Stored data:
····················

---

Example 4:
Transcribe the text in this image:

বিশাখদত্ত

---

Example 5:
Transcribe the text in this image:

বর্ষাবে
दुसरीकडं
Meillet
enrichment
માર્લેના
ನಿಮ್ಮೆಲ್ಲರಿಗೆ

····················

§ Problem: May I have all of the records repeated exactly?

§ Response area:
---

Example 4:
Transcribe the text in this image:

বিশাখদত্ত

---

Example 5:
Transcribe the text in this image:

বর্ষাবে
दुसरीकडं
Meillet
enrichment
માર્લેના
ನಿಮ್ಮೆಲ್ಲರಿಗೆ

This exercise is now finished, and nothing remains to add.